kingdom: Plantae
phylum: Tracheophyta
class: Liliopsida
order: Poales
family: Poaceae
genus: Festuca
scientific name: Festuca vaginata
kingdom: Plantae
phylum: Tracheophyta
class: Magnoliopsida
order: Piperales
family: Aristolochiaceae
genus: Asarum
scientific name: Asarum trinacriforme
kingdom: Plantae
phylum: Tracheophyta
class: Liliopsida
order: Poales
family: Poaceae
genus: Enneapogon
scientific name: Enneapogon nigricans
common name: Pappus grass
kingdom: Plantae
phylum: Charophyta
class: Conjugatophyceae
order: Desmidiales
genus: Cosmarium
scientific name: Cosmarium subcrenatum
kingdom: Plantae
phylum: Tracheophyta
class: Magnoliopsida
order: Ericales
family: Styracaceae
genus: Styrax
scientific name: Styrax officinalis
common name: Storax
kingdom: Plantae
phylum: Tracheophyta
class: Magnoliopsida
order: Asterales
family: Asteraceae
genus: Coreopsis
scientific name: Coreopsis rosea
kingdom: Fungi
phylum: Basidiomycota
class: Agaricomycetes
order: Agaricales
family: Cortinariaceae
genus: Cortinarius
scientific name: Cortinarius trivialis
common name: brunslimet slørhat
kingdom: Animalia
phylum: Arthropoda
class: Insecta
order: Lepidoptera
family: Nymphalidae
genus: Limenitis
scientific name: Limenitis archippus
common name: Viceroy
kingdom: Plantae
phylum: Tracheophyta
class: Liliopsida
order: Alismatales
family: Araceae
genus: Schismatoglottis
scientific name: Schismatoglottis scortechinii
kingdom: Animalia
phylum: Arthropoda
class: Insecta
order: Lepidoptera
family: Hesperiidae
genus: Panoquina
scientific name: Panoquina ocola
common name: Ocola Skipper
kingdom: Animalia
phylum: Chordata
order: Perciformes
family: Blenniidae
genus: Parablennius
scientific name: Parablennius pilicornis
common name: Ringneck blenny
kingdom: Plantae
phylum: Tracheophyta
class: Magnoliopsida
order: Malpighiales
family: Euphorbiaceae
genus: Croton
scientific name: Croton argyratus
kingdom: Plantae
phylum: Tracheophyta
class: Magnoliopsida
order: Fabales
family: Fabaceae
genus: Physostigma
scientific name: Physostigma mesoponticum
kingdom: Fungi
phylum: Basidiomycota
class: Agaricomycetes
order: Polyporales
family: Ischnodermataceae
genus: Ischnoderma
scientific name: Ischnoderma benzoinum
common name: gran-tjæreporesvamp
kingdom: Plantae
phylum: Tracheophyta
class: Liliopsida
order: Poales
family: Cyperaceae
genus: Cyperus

============

--- Work required ---
Recast every line in the rows above as a JSON list of strings, one string per line, leaving out blank lines.

--- Response for this exercise ---
[
  "kingdom: Plantae",
  "phylum: Tracheophyta",
  "class: Liliopsida",
  "order: Poales",
  "family: Poaceae",
  "genus: Festuca",
  "scientific name: Festuca vaginata",
  "kingdom: Plantae",
  "phylum: Tracheophyta",
  "class: Magnoliopsida",
  "order: Piperales",
  "family: Aristolochiaceae",
  "genus: Asarum",
  "scientific name: Asarum trinacriforme",
  "kingdom: Plantae",
  "phylum: Tracheophyta",
  "class: Liliopsida",
  "order: Poales",
  "family: Poaceae",
  "genus: Enneapogon",
  "scientific name: Enneapogon nigricans",
  "common name: Pappus grass",
  "kingdom: Plantae",
  "phylum: Charophyta",
  "class: Conjugatophyceae",
  "order: Desmidiales",
  "genus: Cosmarium",
  "scientific name: Cosmarium subcrenatum",
  "kingdom: Plantae",
  "phylum: Tracheophyta",
  "class: Magnoliopsida",
  "order: Ericales",
  "family: Styracaceae",
  "genus: Styrax",
  "scientific name: Styrax officinalis",
  "common name: Storax",
  "kingdom: Plantae",
  "phylum: Tracheophyta",
  "class: Magnoliopsida",
  "order: Asterales",
  "family: Asteraceae",
  "genus: Coreopsis",
  "scientific name: Coreopsis rosea",
  "kingdom: Fungi",
  "phylum: Basidiomycota",
  "class: Agaricomycetes",
  "order: Agaricales",
  "family: Cortinariaceae",
  "genus: Cortinarius",
  "scientific name: Cortinarius trivialis",
  "common name: brunslimet slørhat",
  "kingdom: Animalia",
  "phylum: Arthropoda",
  "class: Insecta",
  "order: Lepidoptera",
  "family: Nymphalidae",
  "genus: Limenitis",
  "scientific name: Limenitis archippus",
  "common name: Viceroy",
  "kingdom: Plantae",
  "phylum: Tracheophyta",
  "class: Liliopsida",
  "order: Alismatales",
  "family: Araceae",
  "genus: Schismatoglottis",
  "scientific name: Schismatoglottis scortechinii",
  "kingdom: Animalia",
  "phylum: Arthropoda",
  "class: Insecta",
  "order: Lepidoptera",
  "family: Hesperiidae",
  "genus: Panoquina",
  "scientific name: Panoquina ocola",
  "common name: Ocola Skipper",
  "kingdom: Animalia",
  "phylum: Chordata",
  "order: Perciformes",
  "family: Blenniidae",
  "genus: Parablennius",
  "scientific name: Parablennius pilicornis",
  "common name: Ringneck blenny",
  "kingdom: Plantae",
  "phylum: Tracheophyta",
  "class: Magnoliopsida",
  "order: Malpighiales",
  "family: Euphorbiaceae",
  "genus: Croton",
  "scientific name: Croton argyratus",
  "kingdom: Plantae",
  "phylum: Tracheophyta",
  "class: Magnoliopsida",
  "order: Fabales",
  "family: Fabaceae",
  "genus: Physostigma",
  "scientific name: Physostigma mesoponticum",
  "kingdom: Fungi",
  "phylum: Basidiomycota",
  "class: Agaricomycetes",
  "order: Polyporales",
  "family: Ischnodermataceae",
  "genus: Ischnoderma",
  "scientific name: Ischnoderma benzoinum",
  "common name: gran-tjæreporesvamp",
  "kingdom: Plantae",
  "phylum: Tracheophyta",
  "class: Liliopsida",
  "order: Poales",
  "family: Cyperaceae",
  "genus: Cyperus"
]